▶ **Work instructions**:
**1)** Decide whether each statement agrees with the Keysight earnings commentary. Answer yes or no, and quote the deciding words. (a) The stock rose 13.9% immediately after the results. (b) Keysight's revenue fell short of Wall Street's estimates. (c) The writers count Keysight among their picks.
**2)** Pick up the Keysight earnings commentary after its final sentence and carry it forward.
*** Text segment ***
11. Key Takeaways from Keysight’s Q4 Results

We were impressed by Keysight’s optimistic EPS guidance for next quarter, which blew past analysts’ expectations. We were also excited its revenue outperformed Wall Street’s estimates by a wide margin. Zooming out, we think this quarter featured some important positives. The stock traded up 13.9% to $277.85 immediately following the results.

12. Is Now The Time To Buy Keysight?

Updated: February 23, 2026 at 4:43 PM EST

The latest quarterly earnings matters, sure, but we actually think longer-term fundamentals and valuation matter more. Investors should consider all these pieces before deciding whether or not to invest in Keysight.

Keysight isn’t a terrible business, but it isn’t one of our picks. To kick things off, its revenue growth was uninspiring over the last five years. While its admirable gross margins indicate the mission-critical nature of its offerings, the downside is its diminishing returns show management's prior bets haven't worked out. On top of that, its declining operating margin shows the business has become less efficient.
*** End of Text segment ***
*** Input data ***
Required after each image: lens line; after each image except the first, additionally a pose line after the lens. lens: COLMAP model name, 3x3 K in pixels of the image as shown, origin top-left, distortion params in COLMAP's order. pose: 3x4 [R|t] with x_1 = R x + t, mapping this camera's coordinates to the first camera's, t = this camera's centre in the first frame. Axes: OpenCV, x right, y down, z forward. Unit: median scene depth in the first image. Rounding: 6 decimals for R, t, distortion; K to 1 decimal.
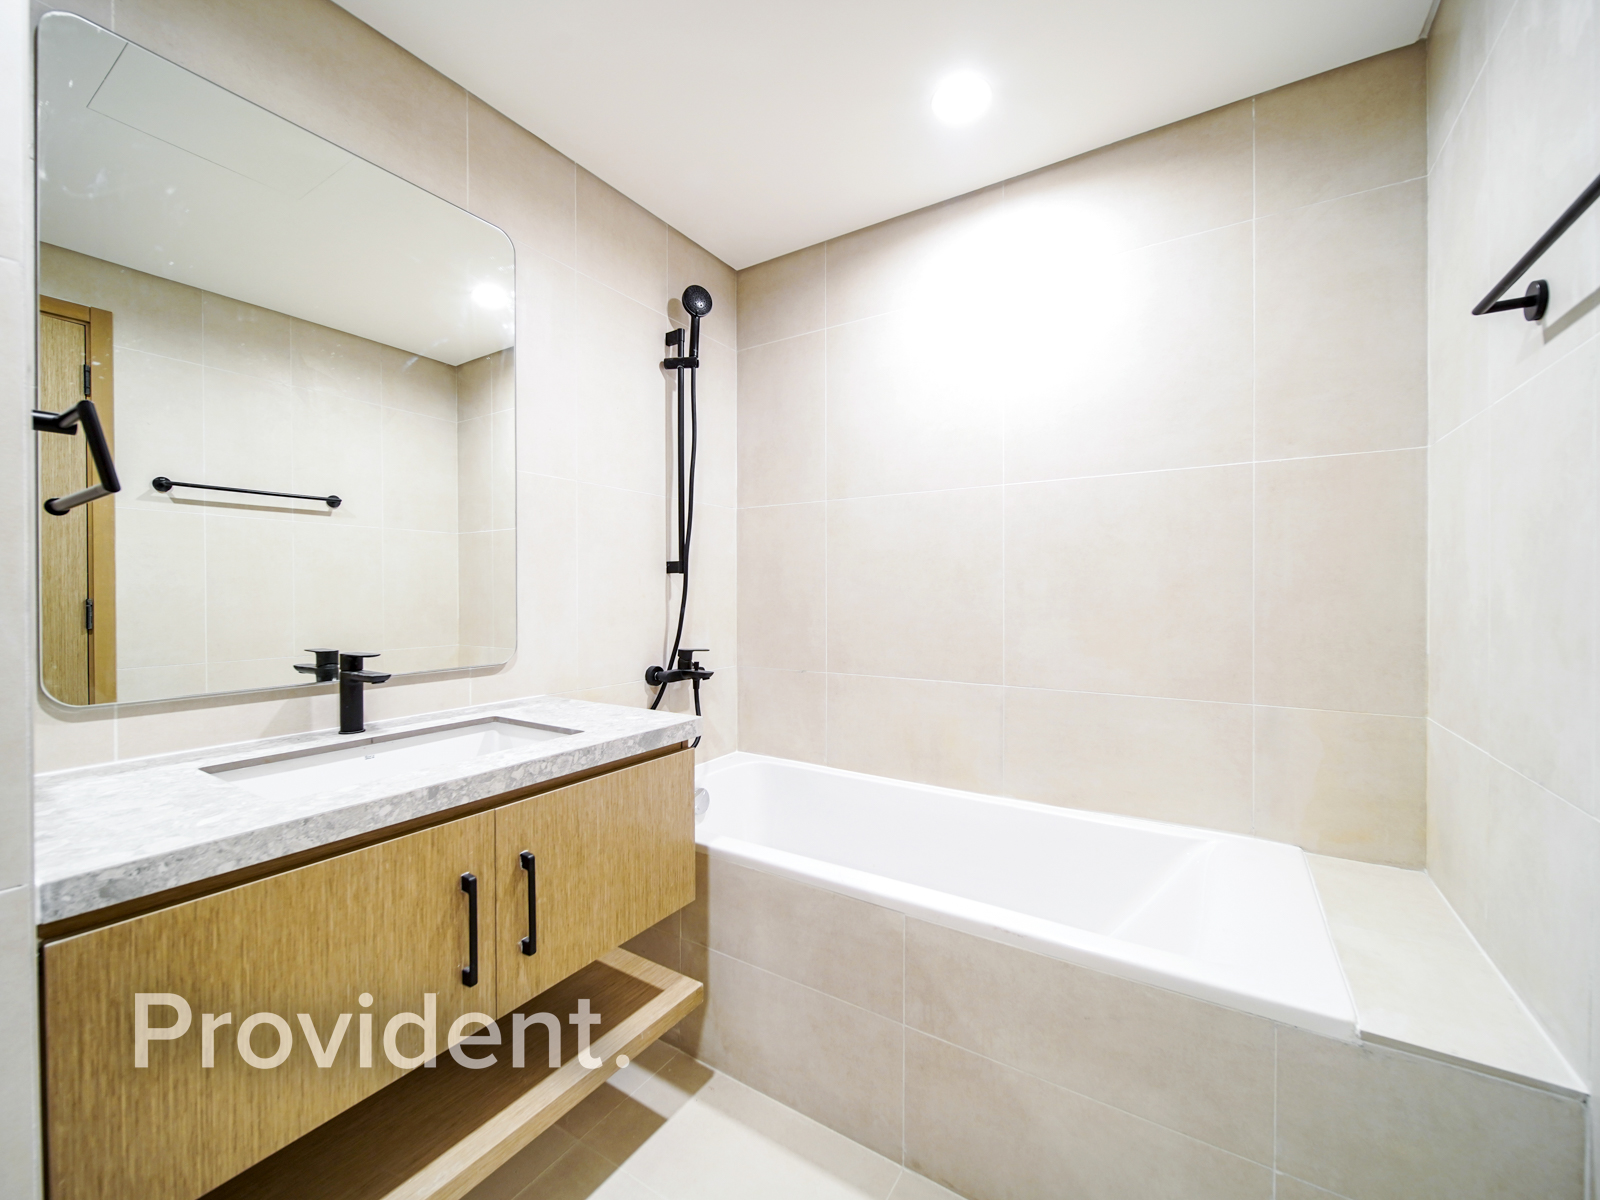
lens RADIAL K [[633.6, 0, 810.9], [0, 633.6, 601.2], [0, 0, 1]] dist [-0.000516, -0.000773]
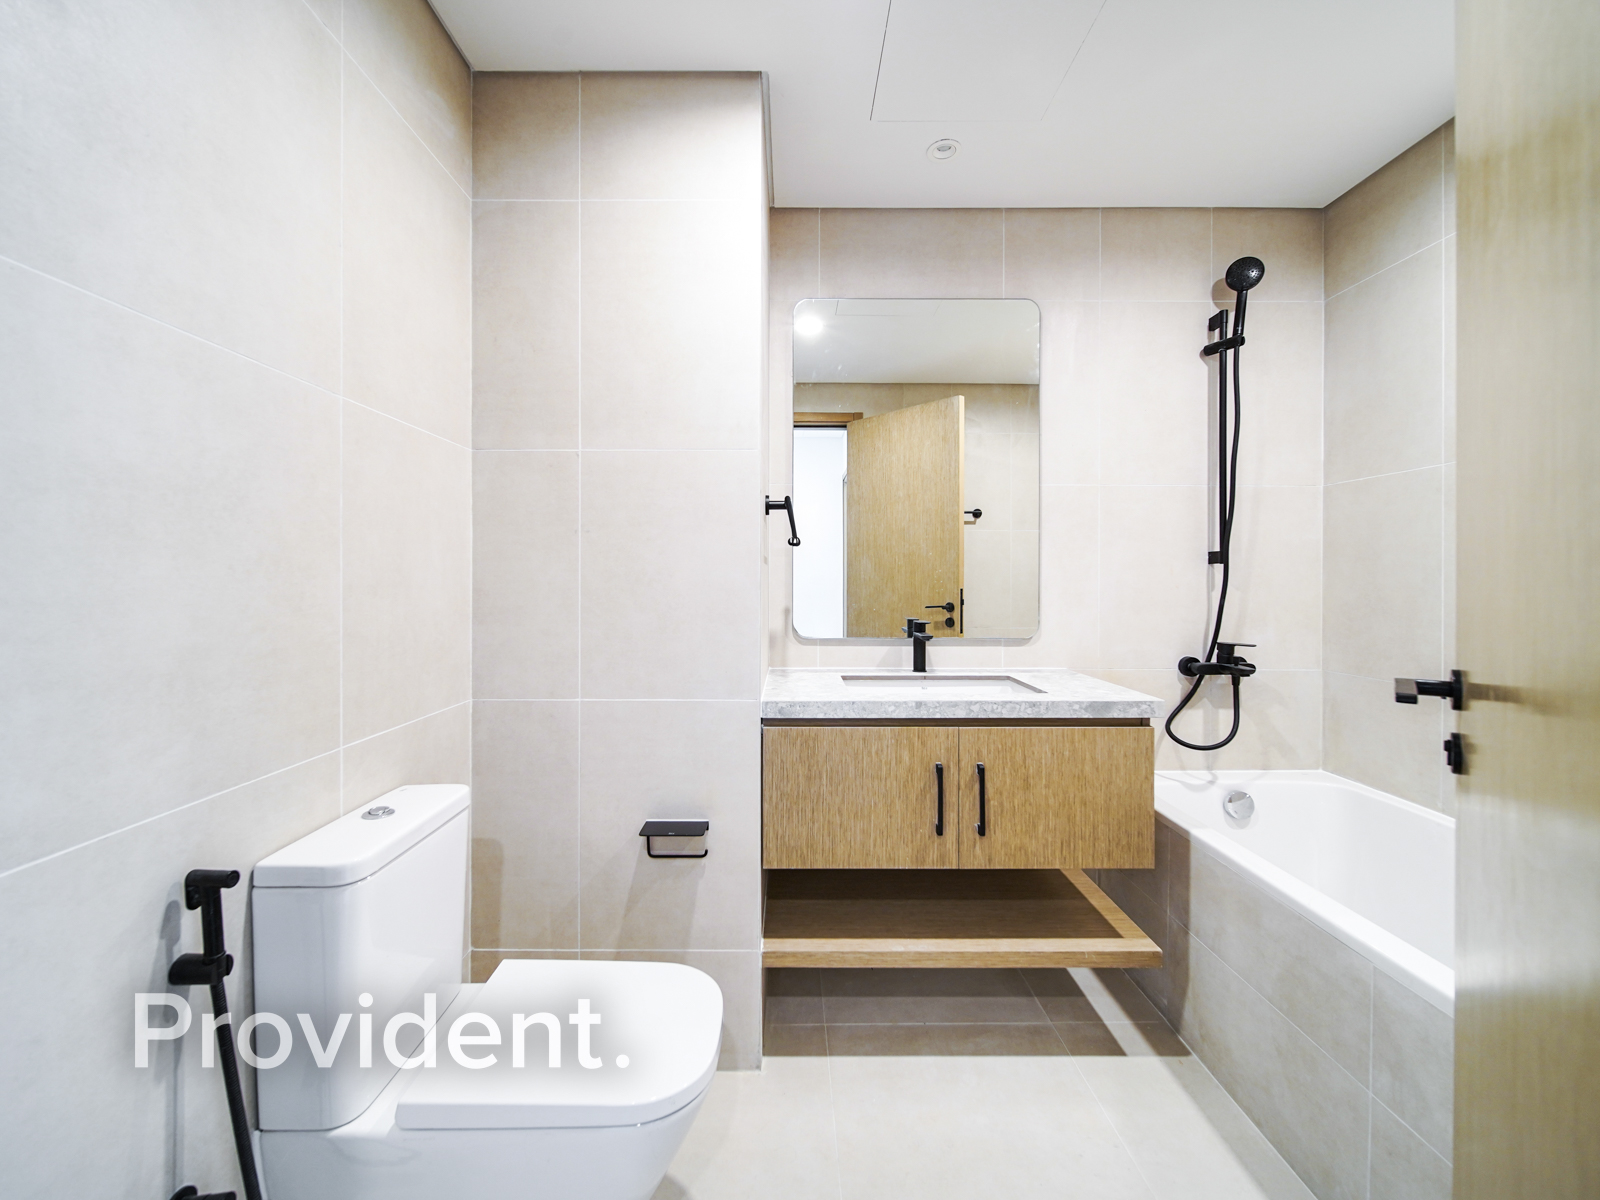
lens RADIAL K [[633.6, 0, 810.9], [0, 633.6, 601.2], [0, 0, 1]] dist [-0.000516, -0.000773]
pose [[0.561775, 0.029692, -0.826757, 0.396086], [-0.016430, 0.999559, 0.024734, -0.000855], [0.827127, -0.000311, 0.562015, -0.096924]]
*** End of Input data ***
▶ **Response list**:
**1)**
(a) Yes: "The stock traded up 13.9% to $277.85 immediately following the results."
(b) No: "its revenue outperformed Wall Street’s estimates by a wide margin."
(c) No: "it isn’t one of our picks."

**2)**
Keysight’s P/E ratio based on the next 12 months is 29.2x. Beauty is in the eye of the beholder, but our analysis shows the upside isn’t great compared to the potential downside. We're fairly confident there are better stocks to buy right now.

Wall Street analysts have a consensus one-year price target of $226.46 on the company (compared to the current share price of $277.85), implying they don’t see much short-term potential in Keysight.